There is no reason why a business corporation cannot balance principles with profits – indeed, many are already doing this. A testament to this development is the proliferation of “B Corporations” and “Benefit Corporations,” which pledge to put non-economic values at the forefront of their decision making and operations, including religiously derived values.

Hobby Lobby is one such company. This arts-and-crafts store is owned and operated by a family deeply devoted to its Christian faith. The company’s statement of purpose commits it to “[h]onoring the Lord in all we do by operating the company in a manner consistent with Biblical principles.” Unlike so many companies today that put profits over people, Hobby Lobby pledges to “[s]erving [its] employees and their families by establishing a work environment and company policies that build character, strengthen individuals, and nurture families.”

As such, Hobby Lobby would never offer anything to its employees that was knowingly harmful, injurious, or toxic. Under well-known, traditional Christian teaching, that’s exactly what the contraceptive mandate requires it to do: to offer products and services that violate its core moral and ethical principles.

So the question becomes: does the First Amendment provide the protections necessary for businesses such as Hobby Lobby to exist? Or, to frame things differently: are individuals free under the U.S. Constitution to follow the dictates of their consciences into the private sector, and to start businesses with practices that are religiously informed? Businesses around which workers, customers, and investors with shared religious values and beliefs can coalesce?

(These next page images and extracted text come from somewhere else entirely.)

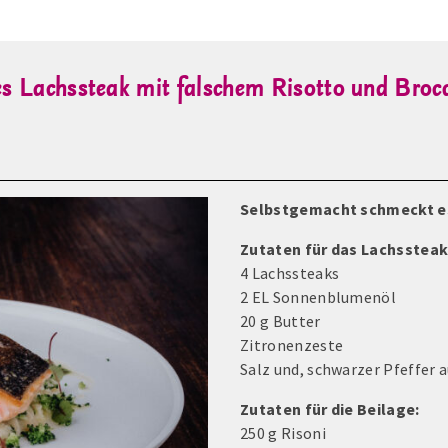
es Lachssteak mit falschem Risotto und Br
Selbstgemacht schmeckt es
Zutaten für das Lachssteak
4 Lachssteaks
2 EL Sonnenblumenöl
20 g Butter
Zitronenzeste
Salz und, schwarzer Pfeffer 
Zutaten für die Beilage:
250 g Risoni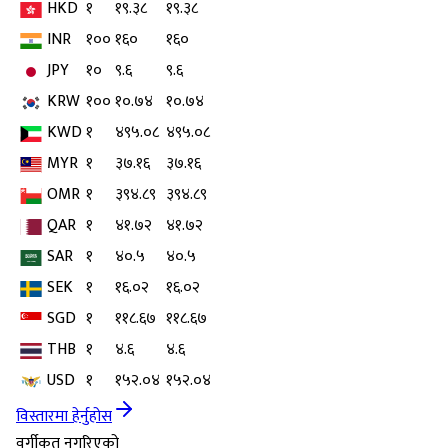
HKD
१
१९.३८
१९.३८
INR
१००
१६०
१६०
JPY
१०
९.६
९.६
KRW
१००
१०.७४
१०.७४
KWD
१
४९५.०८
४९५.०८
MYR
१
३७.१६
३७.१६
OMR
१
३९४.८९
३९४.८९
QAR
१
४१.७२
४१.७२
SAR
१
४०.५
४०.५
SEK
१
१६.०२
१६.०२
SGD
१
११८.६७
११८.६७
THB
१
४.६
४.६
USD
१
१५२.०४
१५२.०४
विस्तारमा हेर्नुहोस
वर्गीकृत नगरिएको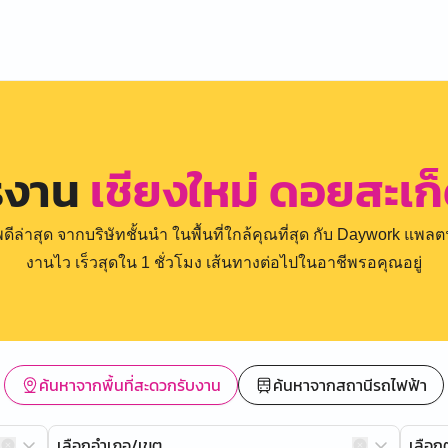
รงาน
เชียงใหม่ ดอยสะเก็
่าสุด จากบริษัทชั้นนำ ในพื้นที่ใกล้คุณที่สุด กับ Daywork แพลตฟ
งานไว เร็วสุดใน 1 ชั่วโมง เส้นทางต่อไปในอาชีพรอคุณอยู่
ค้นหาจากพื้นที่สะดวกรับงาน
ค้นหาจากสถานีรถไฟฟ้า
เลือกอำเภอ/เขต
เลือ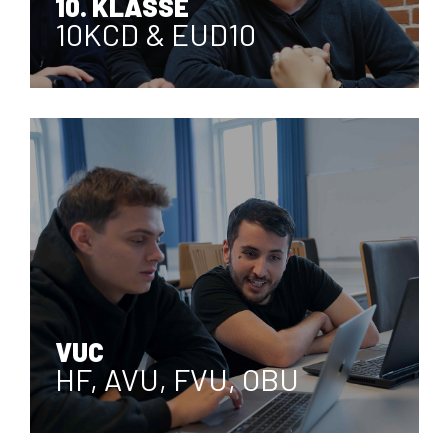
ERHVERVSUDDANNELSER
10. KLASSE
10KCD & EUD10
EUD, EUX
10KCD & EUD10
VUC
HF, AVU, FVU, OBU
10. KLASSE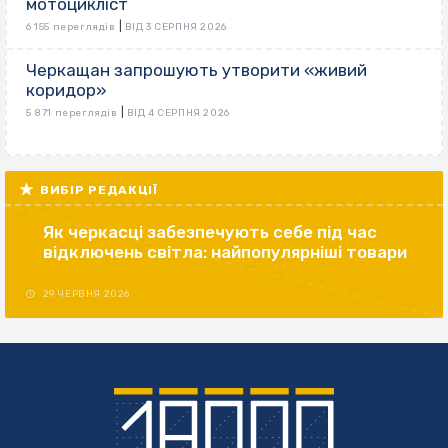
мотоцикліст
|
6 155 переглядів
ВІД 3 СЕРПНЯ 2026
Черкащан запрошують утворити «живий
коридор»
|
5 871 переглядів
ВІД 4 СЕРПНЯ 2026
ВИБІР РЕДАКЦІЇ
Як черкасці забезпечують себе під час
відключень світла: найпопулярніші товари
29 ЧЕРВНЯ 2026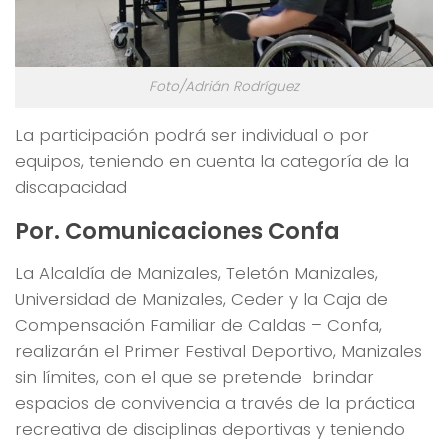
Foto/Adrián Rodríguez
La participación podrá ser individual o por
equipos, teniendo en cuenta la categoría de la
discapacidad
Por. Comunicaciones Confa
La Alcaldía de Manizales, Teletón Manizales,
Universidad de Manizales, Ceder y la Caja de
Compensación Familiar de Caldas – Confa,
realizarán el Primer Festival Deportivo, Manizales
sin límites, con el que se pretende brindar
espacios de convivencia a través de la práctica
recreativa de disciplinas deportivas y teniendo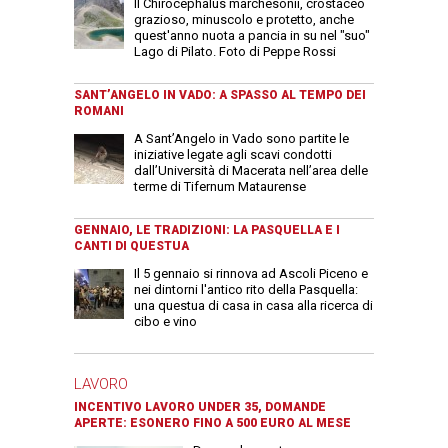
Il Chirocephalus marchesonii, crostaceo
grazioso, minuscolo e protetto, anche
quest'anno nuota a pancia in su nel "suo"
Lago di Pilato. Foto di Peppe Rossi
SANT’ANGELO IN VADO: A SPASSO AL TEMPO DEI
ROMANI
A Sant’Angelo in Vado sono partite le
iniziative legate agli scavi condotti
dall’Università di Macerata nell’area delle
terme di Tifernum Mataurense
GENNAIO, LE TRADIZIONI: LA PASQUELLA E I
CANTI DI QUESTUA
Il 5 gennaio si rinnova ad Ascoli Piceno e
nei dintorni l'antico rito della Pasquella:
una questua di casa in casa alla ricerca di
cibo e vino
LAVORO
INCENTIVO LAVORO UNDER 35, DOMANDE
APERTE: ESONERO FINO A 500 EURO AL MESE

As should become readily apparent, the recognition of “corporate free exercise rights” ultimately redounds to the protection of individuals. For it is through religiously expressive corporations that many people wish to live out their faiths. Can it really be the case that the Constitution effectively consigns these individuals to careers and options only in the world of non-profits? Is the most significant modern means of harnessing private initiative, the business corporation, somehow carved out from the First Amendment’s religious liberty protections?

The United States in many ways remains the freest nation on earth. Our nation is proud of its commitment to diversity and pluralism, and the protections it affords to those whose beliefs and practices may be unpopular or otherwise controversial. In many ways, each new generation seems to enjoy greater liberties and rights than the generation before it. Indeed, we recognize and cherish as rights and freedoms today many things that are nowhere mentioned in the Constitution. Among these various freedoms, religious liberty has been called our nation’s “First Freedom.” It was explicitly included in the Constitution by America’s founders to protect those whose religious practices and convictions failed to coincide with majoritarian currents. It would be sad and ironic for the Supreme Court to curb and restrict this particular liberty at the same time it scrupulously protects and advances so many others.

Ronald J. Colombo is the Associate Dean of Academic Affairs and a Professor of Law at the Maurice A. Deane School of Law at Hofstra University.